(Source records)
....................
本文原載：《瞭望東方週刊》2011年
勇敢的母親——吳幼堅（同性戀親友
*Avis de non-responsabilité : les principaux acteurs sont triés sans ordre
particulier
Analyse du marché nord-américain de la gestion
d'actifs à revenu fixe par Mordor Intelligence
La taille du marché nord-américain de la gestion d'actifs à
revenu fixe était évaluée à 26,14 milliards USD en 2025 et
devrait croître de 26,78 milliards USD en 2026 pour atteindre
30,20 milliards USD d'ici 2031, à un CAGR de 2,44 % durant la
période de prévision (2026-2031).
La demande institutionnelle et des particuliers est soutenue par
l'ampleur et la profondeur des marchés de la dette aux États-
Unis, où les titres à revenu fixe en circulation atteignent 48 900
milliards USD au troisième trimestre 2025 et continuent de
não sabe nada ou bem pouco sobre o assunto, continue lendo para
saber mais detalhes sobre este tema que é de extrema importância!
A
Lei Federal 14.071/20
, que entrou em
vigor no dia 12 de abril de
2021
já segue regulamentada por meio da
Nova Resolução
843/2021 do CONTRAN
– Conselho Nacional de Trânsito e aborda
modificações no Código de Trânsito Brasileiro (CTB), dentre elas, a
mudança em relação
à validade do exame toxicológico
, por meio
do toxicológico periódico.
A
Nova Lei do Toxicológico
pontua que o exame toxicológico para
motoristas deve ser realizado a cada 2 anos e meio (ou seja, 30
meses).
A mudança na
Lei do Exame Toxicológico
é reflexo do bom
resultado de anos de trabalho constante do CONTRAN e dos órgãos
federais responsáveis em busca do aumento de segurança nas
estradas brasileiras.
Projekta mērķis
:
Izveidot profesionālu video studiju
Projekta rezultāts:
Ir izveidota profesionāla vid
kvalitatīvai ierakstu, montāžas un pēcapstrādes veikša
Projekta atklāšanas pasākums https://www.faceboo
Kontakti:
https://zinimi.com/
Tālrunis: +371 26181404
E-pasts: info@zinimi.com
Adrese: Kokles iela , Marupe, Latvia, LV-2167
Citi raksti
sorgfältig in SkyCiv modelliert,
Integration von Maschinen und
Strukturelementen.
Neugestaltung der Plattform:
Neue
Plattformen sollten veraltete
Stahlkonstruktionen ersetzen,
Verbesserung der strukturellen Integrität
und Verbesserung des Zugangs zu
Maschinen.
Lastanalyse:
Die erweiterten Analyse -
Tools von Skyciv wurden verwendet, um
....................
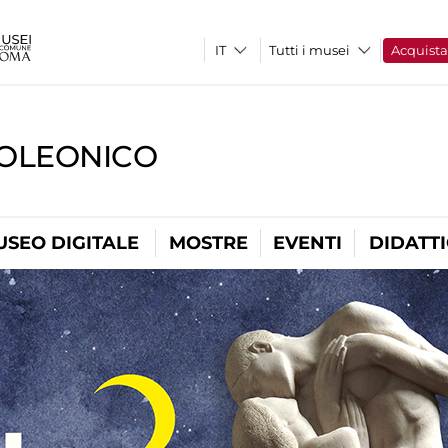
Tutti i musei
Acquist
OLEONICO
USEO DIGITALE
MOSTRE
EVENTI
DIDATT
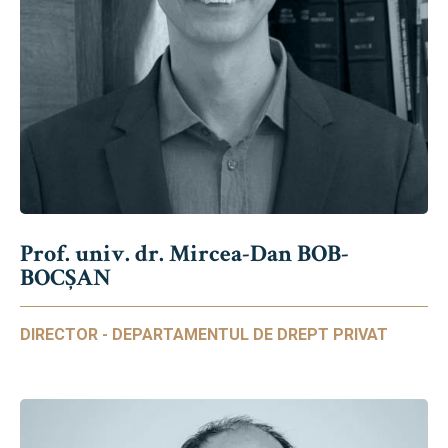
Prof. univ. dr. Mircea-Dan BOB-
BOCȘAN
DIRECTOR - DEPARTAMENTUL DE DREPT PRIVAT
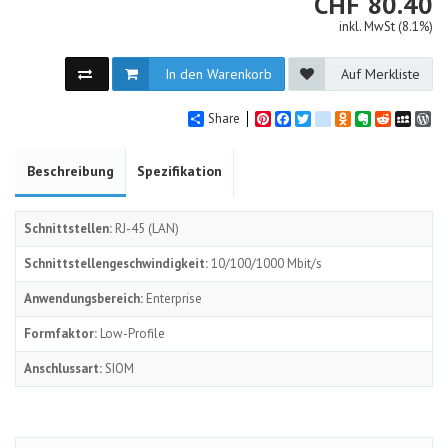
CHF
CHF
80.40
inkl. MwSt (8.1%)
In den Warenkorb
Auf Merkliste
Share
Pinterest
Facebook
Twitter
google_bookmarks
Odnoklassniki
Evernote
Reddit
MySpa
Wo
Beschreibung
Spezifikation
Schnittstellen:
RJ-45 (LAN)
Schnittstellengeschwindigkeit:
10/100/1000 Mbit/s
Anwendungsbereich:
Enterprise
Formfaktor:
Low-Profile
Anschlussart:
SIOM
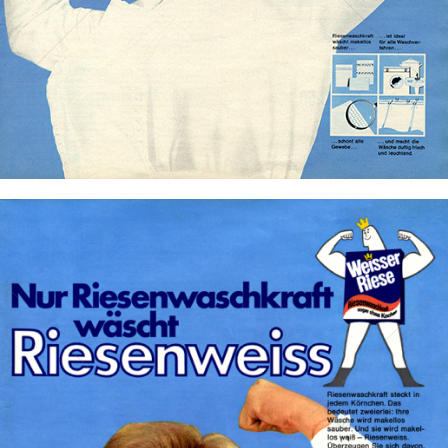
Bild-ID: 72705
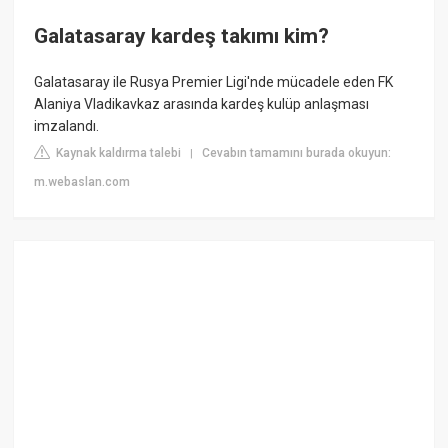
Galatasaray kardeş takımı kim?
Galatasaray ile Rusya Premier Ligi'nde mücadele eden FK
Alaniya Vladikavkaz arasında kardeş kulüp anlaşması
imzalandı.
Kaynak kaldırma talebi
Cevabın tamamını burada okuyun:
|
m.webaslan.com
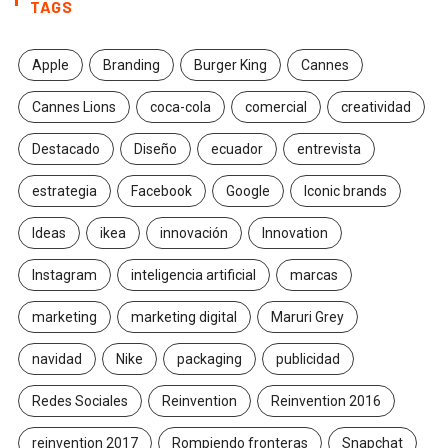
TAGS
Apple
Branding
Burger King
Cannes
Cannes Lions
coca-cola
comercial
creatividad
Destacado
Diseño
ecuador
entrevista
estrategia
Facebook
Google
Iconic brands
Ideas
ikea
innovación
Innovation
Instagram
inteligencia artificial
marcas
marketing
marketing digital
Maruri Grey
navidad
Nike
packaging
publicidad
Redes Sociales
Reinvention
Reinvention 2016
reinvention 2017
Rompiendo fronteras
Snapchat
....................
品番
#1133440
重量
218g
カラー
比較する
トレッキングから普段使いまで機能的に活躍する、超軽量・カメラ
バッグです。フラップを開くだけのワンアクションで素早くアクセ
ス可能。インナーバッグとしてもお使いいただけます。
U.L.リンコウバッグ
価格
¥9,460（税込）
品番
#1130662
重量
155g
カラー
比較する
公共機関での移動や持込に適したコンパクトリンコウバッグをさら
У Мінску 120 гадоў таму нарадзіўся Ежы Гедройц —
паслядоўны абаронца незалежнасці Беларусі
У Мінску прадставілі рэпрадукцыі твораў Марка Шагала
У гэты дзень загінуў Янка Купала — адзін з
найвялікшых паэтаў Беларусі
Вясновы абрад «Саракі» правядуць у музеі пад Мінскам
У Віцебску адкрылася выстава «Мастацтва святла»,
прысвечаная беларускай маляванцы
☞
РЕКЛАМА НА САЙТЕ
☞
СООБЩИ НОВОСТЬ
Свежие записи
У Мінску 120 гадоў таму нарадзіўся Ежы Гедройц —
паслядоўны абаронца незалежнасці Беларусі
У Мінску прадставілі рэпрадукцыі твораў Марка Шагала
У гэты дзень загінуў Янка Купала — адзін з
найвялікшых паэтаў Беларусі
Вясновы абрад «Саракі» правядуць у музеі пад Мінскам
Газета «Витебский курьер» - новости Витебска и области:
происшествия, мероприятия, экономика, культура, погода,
....................
▶ [Work order]: In the data above, retype exactly and only the lines between the one holding "本文原載：《瞭望東方週刊》2011年" and the one holding "revenu fixe était", inclusive.

▶ [Answer space]:
本文原載：《瞭望東方週刊》2011年
勇敢的母親——吳幼堅（同性戀親友
*Avis de non-responsabilité : les principaux acteurs sont triés sans ordre
particulier
Analyse du marché nord-américain de la gestion
d'actifs à revenu fixe par Mordor Intelligence
La taille du marché nord-américain de la gestion d'actifs à
revenu fixe était évaluée à 26,14 milliards USD en 2025 et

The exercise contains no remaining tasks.